(Beginning of RECORDS PROVIDED)
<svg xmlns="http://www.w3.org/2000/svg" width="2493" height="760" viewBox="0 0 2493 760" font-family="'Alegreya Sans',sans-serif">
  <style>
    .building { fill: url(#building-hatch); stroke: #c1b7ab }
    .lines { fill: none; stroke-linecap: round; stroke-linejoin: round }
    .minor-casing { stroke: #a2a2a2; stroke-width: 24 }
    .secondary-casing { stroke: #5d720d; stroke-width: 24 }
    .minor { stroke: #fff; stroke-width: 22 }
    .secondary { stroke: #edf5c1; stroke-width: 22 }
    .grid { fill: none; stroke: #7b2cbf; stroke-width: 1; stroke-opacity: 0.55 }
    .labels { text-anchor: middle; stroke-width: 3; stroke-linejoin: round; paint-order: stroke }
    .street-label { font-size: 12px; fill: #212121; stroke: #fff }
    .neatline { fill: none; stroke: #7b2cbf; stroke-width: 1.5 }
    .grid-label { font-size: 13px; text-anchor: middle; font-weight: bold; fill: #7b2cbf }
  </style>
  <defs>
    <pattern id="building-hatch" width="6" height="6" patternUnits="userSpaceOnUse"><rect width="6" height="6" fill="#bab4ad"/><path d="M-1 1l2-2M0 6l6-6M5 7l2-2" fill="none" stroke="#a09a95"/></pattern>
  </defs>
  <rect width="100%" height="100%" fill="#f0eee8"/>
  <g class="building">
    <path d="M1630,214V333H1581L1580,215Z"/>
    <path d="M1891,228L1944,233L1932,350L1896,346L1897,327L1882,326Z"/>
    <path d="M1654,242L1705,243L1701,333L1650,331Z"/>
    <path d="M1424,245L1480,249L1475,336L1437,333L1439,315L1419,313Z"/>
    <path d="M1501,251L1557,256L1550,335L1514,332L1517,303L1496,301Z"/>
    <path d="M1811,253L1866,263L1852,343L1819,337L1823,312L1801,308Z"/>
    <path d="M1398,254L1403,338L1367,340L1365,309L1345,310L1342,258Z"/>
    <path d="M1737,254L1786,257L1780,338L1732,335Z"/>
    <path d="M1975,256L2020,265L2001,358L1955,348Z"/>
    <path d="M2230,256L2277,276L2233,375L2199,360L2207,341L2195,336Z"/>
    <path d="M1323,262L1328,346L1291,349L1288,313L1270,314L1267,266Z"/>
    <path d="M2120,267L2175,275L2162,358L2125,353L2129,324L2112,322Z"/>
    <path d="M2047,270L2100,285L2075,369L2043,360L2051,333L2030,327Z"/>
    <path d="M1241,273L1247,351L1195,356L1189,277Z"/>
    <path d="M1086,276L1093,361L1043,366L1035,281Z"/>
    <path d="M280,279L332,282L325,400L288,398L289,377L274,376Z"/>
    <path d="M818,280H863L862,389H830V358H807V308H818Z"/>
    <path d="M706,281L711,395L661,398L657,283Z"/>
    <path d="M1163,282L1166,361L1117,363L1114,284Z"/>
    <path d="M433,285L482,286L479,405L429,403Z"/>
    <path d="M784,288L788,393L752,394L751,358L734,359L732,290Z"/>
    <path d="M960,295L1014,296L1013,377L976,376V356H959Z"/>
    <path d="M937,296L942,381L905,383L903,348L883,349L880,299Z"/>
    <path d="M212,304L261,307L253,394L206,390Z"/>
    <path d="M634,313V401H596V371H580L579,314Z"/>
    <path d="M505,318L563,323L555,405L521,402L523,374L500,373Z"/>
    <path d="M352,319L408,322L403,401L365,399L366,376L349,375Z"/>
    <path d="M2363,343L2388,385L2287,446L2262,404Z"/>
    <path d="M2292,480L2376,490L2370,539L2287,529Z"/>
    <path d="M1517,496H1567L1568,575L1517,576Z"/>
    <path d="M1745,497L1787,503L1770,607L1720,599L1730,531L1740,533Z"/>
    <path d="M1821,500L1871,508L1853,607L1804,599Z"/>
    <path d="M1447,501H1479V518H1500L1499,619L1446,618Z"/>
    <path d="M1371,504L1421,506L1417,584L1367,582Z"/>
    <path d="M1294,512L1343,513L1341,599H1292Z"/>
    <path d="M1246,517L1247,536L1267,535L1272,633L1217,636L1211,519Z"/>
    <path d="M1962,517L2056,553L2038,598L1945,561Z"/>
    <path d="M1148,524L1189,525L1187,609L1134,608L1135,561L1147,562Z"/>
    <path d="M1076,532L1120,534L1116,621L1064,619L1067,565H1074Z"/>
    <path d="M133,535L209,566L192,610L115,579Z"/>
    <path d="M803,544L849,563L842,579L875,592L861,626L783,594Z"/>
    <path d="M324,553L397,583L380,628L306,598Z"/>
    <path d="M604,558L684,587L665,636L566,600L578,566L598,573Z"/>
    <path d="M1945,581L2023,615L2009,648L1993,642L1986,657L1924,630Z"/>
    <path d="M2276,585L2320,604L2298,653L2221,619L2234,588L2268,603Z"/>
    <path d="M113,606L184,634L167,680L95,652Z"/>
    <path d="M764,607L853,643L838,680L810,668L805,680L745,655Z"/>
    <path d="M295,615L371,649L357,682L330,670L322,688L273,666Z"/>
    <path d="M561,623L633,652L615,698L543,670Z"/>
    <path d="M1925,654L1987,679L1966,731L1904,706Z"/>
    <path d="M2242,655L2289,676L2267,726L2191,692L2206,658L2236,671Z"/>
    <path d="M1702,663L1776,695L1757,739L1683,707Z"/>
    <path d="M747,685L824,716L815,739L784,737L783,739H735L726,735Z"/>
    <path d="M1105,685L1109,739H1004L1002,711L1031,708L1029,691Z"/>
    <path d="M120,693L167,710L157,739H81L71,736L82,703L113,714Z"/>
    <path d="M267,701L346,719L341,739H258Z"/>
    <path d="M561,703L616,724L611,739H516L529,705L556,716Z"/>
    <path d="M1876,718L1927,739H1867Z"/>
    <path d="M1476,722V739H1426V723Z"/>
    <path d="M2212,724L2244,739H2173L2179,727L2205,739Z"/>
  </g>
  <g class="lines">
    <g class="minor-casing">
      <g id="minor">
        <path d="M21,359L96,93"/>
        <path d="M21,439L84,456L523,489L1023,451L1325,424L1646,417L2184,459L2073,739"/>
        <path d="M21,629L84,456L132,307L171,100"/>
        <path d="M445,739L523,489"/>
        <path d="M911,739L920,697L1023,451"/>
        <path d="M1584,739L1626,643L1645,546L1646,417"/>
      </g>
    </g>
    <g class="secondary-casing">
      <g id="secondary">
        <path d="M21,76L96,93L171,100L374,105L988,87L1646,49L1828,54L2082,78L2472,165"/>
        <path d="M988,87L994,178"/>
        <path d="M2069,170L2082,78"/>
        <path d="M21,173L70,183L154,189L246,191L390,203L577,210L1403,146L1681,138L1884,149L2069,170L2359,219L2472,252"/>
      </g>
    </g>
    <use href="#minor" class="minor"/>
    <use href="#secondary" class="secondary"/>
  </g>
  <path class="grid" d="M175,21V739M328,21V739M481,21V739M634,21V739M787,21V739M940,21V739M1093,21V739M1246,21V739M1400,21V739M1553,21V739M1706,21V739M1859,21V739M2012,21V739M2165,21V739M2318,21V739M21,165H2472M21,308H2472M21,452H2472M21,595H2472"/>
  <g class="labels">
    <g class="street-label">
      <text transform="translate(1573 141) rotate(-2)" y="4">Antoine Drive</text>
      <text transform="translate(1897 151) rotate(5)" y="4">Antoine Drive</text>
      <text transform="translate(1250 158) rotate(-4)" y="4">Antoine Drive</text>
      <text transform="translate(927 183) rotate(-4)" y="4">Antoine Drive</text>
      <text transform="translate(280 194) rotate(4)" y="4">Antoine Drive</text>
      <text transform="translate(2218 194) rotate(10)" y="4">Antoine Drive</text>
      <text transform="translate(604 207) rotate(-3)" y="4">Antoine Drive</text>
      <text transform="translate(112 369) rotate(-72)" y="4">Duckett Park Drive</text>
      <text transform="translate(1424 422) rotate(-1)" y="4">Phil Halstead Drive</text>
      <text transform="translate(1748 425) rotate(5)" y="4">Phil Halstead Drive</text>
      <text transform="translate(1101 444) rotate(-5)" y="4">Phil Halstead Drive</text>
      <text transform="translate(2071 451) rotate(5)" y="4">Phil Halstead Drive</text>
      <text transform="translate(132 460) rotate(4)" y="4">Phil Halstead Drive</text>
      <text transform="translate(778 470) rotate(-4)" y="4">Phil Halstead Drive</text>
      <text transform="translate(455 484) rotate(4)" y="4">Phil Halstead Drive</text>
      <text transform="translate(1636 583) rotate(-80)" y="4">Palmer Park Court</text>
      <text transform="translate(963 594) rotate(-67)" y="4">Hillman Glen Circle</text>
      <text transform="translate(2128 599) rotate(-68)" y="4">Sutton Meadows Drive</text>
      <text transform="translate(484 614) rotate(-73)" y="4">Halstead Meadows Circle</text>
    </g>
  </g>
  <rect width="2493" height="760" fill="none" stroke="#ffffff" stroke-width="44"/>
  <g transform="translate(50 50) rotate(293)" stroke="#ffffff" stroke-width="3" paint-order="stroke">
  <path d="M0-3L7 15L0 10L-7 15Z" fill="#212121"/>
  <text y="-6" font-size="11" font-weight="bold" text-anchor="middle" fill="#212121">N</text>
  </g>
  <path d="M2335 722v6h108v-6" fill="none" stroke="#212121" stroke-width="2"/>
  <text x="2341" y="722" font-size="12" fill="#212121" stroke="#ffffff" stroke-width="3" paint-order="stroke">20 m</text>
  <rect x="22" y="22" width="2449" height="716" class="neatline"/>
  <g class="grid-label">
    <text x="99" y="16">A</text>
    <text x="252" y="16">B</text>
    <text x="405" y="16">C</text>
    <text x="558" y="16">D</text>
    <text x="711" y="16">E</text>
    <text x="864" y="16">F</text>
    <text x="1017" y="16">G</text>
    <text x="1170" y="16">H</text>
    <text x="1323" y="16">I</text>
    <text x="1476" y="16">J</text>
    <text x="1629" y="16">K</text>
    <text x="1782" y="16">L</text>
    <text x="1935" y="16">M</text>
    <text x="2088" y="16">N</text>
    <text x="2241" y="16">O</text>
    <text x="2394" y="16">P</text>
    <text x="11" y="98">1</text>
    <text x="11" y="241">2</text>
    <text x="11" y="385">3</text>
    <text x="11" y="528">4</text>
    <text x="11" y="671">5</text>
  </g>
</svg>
(End of RECORDS PROVIDED)
**PROBLEM REQUIREMENTS:**
Each line in the data where the string "lines" occurs should be identified and copied.

**REPLY TO THE TASK:**
    .lines { fill: none; stroke-linecap: round; stroke-linejoin: round }
  <g class="lines">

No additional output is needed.